Let's try to route html
and json
requests to different controllers.
First we need to define our routes. The trick here is that Laravel supports not only default route configurations like middleware or prefix, but any custom ones.
Route::get('/output', [
'uses' => 'OutputController@html',
'accept' => 'text/html',
]);
Route::get('/output', [
'uses' => 'OutputController@json',
'accept' => 'application/json',
]);
As we can see the route will successfully store accept
key in action
definition. So let's use it in our validator.
use Illuminate\Http\Request;
use Illuminate\Routing\Route;
class AcceptValidator implements ValidatorInterface
{
public function matches(Route $route, Request $request)
{
$action = $route->getAction();
if (isset($action['accept'])) {
return $request->getAcceptableContentTypes()[0] == $action['accept'];
}
// Return TRUE in case route has no accept definition.
return true;
}
}
Of course, this is a very basic example and in real application it will require a lot of additional checks for customized headers.
After you connect this validator in your service provider, requests with different accept headers will be matched to different controller methods without additional logic required in controller.
Writing URI locale validator
Lots off applications require locale routing and determining locale from requested path. One of simplest ways to implement this is to define validator.
The difference from previous example is that we need to store matched locale to Route and exclude prefix from URI matching.
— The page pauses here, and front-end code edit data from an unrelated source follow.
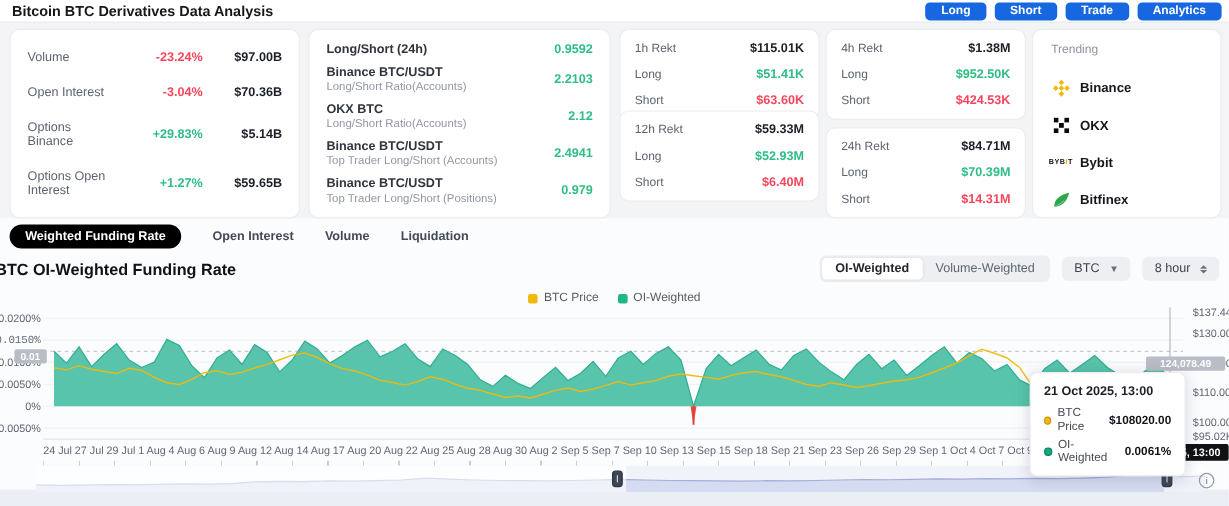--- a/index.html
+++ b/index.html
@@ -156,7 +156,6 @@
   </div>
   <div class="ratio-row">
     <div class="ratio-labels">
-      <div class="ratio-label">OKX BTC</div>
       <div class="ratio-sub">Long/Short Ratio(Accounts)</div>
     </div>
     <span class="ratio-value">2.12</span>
Moreover we also need to have some value to match all locales (e. g. an asterisk *
).
Route::get('/translated', [
'uses' => 'Controller@english',
'locale' => 'en',
]);
Route::get('/translated', [
'uses' => 'Controller@index',
'locale' => '*',
]);
So in our case request to /en/translated
will be routed to english
method of controller, while any other like /jp/translated
to index
method.
use Illuminate\Http\Request;
use Illuminate\Routing\Route;
class LocaleUriValidator implements ValidatorInterface
{
public function matches(Route $route, Request $request)
{
$action = $route->getAction();
$path = explode(
$request->path() == '/' ? '/' : '/'.$request->path()
);
if (isset($action['locale'])) {
if ($action['locale'] === '*') {
return true;
}
if ($action['locale'] === $path[1]) {
$route->setParameter('locale', $locale);
unset($path[1]);
}
}
return preg_match(
$route->getCompiled()->getRegex(),
rawurldecode(implode('/', $path))
);
}
}
As far as Request object does not allow to modify path information in existing instance, we need to run matching of URI ourselves.
This validator can be added to your validators array instead of default UriValidator
or after it, depending on application logic.
What else can it be used for?
There are much more cases which may require custom validator usages. One of the best examples is version matching from Accept
header in Dingo API package.
But the main goal is to make route definitions more flexible and exclude unnecessary duplicate logic from controllers across the application.